Grep Regex - Words in brackets?

Question

I want to know the regex in grep to match everything that isn't a specific word. I know how to not match everything that isn't a single character,

gibberish blah[^.]*jack

That would match blah, jack and everything in between as long as the in between didn't contain a period. But is it possible to do something like this?

gibberish blah[^joe]*jack

Match blah, jack and everything in between as long as the in between didn't contain the word "joe"?

UPDATE: I can also use AWK if that would better suit this purpose.

So basically, I just want to get the sentence "gibberish blah other words jack", as long as "joe" isn't in the other words.

Update 2 (The Answer, to a different question):

Sorry, I am tired. The sentence actually can contain the word "joe", but not two of them. So "gibberish blah jill joe moo jack" would be accepted, but "gibberish blah jill joe moo joe jack" wouldn't. Anyway, I figured out the solution to my problem. Just grep for "gibberish.*jack" and then do a word count (wc) to see how many "joes" are in that sentence. If wc comes back with 1, then it's ok, but if it comes back with 2 or more, the sentence is wrong.

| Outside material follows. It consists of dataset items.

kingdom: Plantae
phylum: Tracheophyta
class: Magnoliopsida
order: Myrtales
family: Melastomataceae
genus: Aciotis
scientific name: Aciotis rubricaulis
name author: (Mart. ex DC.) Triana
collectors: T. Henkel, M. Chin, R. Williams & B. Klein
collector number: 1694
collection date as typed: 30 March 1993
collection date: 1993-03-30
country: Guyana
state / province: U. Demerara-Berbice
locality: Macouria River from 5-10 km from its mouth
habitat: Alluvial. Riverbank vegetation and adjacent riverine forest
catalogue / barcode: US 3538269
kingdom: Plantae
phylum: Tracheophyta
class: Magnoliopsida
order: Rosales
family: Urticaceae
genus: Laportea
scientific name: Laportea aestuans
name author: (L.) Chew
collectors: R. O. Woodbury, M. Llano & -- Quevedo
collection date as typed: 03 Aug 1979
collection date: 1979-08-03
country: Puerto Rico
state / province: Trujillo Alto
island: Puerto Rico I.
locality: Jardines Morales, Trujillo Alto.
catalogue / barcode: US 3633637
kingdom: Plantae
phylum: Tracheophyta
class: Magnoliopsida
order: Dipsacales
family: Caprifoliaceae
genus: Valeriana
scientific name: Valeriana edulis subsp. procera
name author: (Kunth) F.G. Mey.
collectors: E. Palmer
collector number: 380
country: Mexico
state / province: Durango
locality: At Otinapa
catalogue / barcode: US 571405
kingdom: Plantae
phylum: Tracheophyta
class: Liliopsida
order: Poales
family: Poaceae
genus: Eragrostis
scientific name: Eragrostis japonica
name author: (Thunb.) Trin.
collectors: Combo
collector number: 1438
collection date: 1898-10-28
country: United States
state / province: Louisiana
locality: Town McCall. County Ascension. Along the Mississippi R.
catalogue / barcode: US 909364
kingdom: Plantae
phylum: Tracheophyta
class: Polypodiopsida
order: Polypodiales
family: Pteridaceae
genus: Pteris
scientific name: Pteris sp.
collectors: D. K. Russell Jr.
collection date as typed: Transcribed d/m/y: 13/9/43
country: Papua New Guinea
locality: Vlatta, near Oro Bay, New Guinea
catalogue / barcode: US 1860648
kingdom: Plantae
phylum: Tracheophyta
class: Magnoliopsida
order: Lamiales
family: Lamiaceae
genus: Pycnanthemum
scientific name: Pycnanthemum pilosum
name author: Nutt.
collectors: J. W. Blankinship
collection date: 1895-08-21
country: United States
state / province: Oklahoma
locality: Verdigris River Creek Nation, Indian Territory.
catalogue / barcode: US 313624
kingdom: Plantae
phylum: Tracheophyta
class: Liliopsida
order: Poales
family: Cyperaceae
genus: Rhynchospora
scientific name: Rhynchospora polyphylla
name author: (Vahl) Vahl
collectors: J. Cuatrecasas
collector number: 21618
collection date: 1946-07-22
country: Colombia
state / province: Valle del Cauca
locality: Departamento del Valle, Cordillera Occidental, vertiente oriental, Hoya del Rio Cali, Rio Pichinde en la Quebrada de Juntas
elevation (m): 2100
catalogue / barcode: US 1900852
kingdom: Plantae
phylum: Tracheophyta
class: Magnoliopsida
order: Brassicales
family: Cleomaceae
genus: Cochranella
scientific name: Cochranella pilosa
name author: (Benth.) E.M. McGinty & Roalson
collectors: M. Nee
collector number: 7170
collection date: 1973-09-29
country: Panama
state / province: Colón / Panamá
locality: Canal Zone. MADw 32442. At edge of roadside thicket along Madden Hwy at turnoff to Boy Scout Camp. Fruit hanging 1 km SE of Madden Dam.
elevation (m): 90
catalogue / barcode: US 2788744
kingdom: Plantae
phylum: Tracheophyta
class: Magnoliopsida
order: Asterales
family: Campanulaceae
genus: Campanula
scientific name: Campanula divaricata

So, sorry for asking a question that wouldn't even solve my problem. I will mark sputnick's answer as the right one, since his answer looks like it would solve the original posts problem.

Answer 1

What you're looking for is named look around, it's an advanced regex technique in pcre & perl. It's used in modern languages. grep can handle this expressions if you have the -P switch. If you don't have -P, try pcregrep instead. (or any modern language).

See

• http://www.perlmonks.org/?node_id=518444
• http://www.regular-expressions.info/lookaround.html

NOTE

If you just want to negate a regex, maybe a simple grep -v "regex" will be sufficient. (It depends of your needs) :

$ echo 'gibberish blah other words jack' | grep -v 'joe'
gibberish blah other words jack
$ echo 'gibberish blah joe other words jack' | grep -v 'joe'
$ 

See

man grep | less +/invert-match

Answer 2

Try the negative lookbehind syntax:

blahish blah(?<!joe)*jack